Sivakamiyin Selvan is a 1974 Indian Tamil-language film directed by C. V. Rajendran, starring Sivaji Ganesan, Vanisri and Latha. It is a remake of the Hindi film Aradhana (1969). The film was released on 26 January 1974.

== Plot ==
Indian Air Force pilot Flight Lieutenant Ashok is in love with Sivakami. They have a secret wedding and Sivakami becomes pregnant. Ashok dies in a plane crash soon after. Looking for support, Sivakami tells her father about her pregnancy, but he dies too, leaving Sivakami alone with her newborn child, who she names Ananth. Fearing being shamed for having an illegitimate child, Sivakami places Ananth in an orphanage, with the idea of adopting him the next day, thus concealing his origin. Before she can adopt Ananth, a rich man whose wife had already lost many children and had lost one again, comes to the orphanage, and adopts Ananth.

When she realises what has happened, Sivakami goes to the rich man's house and explains the situation. He takes pity on her, and hires her as a servant so that she can be close to her son. He also emphasises that Sivakami must not reveal her relationship to Ananth to his wife, who is fond of Ananth. She promises him that she would not. Meanwhile, the wife's brother sees Sivakami, and wants to marry her. When she rejects his proposal, he tries to rape her, but Ananth kills him with scissors. Sivakami tells Ananth to leave the scene, and takes the blame for him by picking up the scissors and claiming that she is the killer. She is arrested.

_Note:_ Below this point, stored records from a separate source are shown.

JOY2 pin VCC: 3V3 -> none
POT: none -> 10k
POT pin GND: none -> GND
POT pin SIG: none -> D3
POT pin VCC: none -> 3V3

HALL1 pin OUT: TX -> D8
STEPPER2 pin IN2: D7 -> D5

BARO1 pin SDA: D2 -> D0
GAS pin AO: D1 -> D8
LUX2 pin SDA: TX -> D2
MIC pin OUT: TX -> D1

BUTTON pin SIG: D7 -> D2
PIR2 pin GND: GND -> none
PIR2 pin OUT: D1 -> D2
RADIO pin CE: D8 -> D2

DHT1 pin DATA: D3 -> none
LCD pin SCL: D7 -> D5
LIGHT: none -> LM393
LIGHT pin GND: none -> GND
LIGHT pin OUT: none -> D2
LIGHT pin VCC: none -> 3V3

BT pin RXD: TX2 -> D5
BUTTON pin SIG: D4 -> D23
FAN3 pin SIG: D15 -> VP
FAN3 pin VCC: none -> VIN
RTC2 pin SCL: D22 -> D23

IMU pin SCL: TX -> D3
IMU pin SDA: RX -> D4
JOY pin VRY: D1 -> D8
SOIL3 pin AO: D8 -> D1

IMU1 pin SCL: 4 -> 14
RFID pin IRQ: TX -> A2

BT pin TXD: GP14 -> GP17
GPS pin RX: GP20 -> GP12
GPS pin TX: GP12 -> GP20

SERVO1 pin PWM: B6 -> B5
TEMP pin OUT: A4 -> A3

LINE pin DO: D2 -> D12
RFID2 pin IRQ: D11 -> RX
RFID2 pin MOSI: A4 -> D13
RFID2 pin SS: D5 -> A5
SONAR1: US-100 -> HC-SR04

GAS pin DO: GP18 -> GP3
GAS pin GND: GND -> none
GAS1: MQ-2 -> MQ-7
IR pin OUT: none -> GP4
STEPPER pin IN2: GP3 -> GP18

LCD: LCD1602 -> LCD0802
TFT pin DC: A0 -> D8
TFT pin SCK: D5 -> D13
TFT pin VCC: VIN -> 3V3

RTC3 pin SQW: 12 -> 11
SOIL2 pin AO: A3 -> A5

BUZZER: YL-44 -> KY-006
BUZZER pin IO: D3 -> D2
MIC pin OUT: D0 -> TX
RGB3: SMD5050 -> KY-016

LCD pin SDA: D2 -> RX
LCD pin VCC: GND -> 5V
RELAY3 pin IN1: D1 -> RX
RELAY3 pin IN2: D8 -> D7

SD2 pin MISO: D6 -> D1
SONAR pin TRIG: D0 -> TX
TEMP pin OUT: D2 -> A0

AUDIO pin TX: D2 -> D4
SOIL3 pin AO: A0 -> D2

20 years later, Sivakami is released from prison. Meanwhile, the rich man's wife learns of Sivakami's history from her husband, and she is shocked. Sivakami returns to their home, and is met there by a girl living there, Kavitha. They get along well, and Kavitha takes Sivakami to the airport to meet her fiancé, who turns out to be Ananth. However, he does not recognise Sivakami as he was much younger when he last saw her. One day he finds a diary and sees pictures of his parents, and himself with his mother. He then realises who Sivakami is, and asks her to come to his awards ceremony. During the ceremony, he asks his mother to present him with the award, to which she agrees. The film ends with Sivakami and Ananth on the stage together.

== Production ==
Sivagamiyin Selvan is a remake of the Hindi film Aradhana (1969). It is the only film where Sivaji Ganesan and Latha acted together. Some scenes and songs were shot at Darjeeling. The filming ended with the shoot of a song sequence at Thekkady.

== Soundtrack ==
The music was composed by M. S. Viswanathan. Donot edit. LPs shared and lyricists are in order

| Song | Singers | Lyrics | Length |
| "Ullam Rendum" | T. M. Soundararajan | Vaali | 04:43 |
| "Ethanai Azhagu" | S. P. Balasubrahmanyam | Pulamaipithan | 04:28 |
| "Aadikku Pinne Avani matham" | T. M. Soundararajan, L. R. Eswari | kannadasan | 04:30 |
| "Iniyavale" | T. M. Soundararajan, P. Susheela | Pulamaipithan | 04:43 |
| "Mela Thaalam" | T. M. Soundararajan, P. Susheela | kannadasan | 03:30 |
| "Yedarkkum Oru Kaalam Varum-(Inbathilum)" | M. S. Viswanathan | Vaali | 04:13 |
| "En Rajavin Rojamugam" | P. Susheela | 04:23 |

== Release and reception ==
Sivagamiyin Selvan was released on 26 January 1974. The magazine Kumudam positively reviewed the film, comparing it favourably to the Hindi original. According to Rajendran, the film did not do well as the Hindi original ran well in Chennai for one year and felt remaking it was a wrong decision.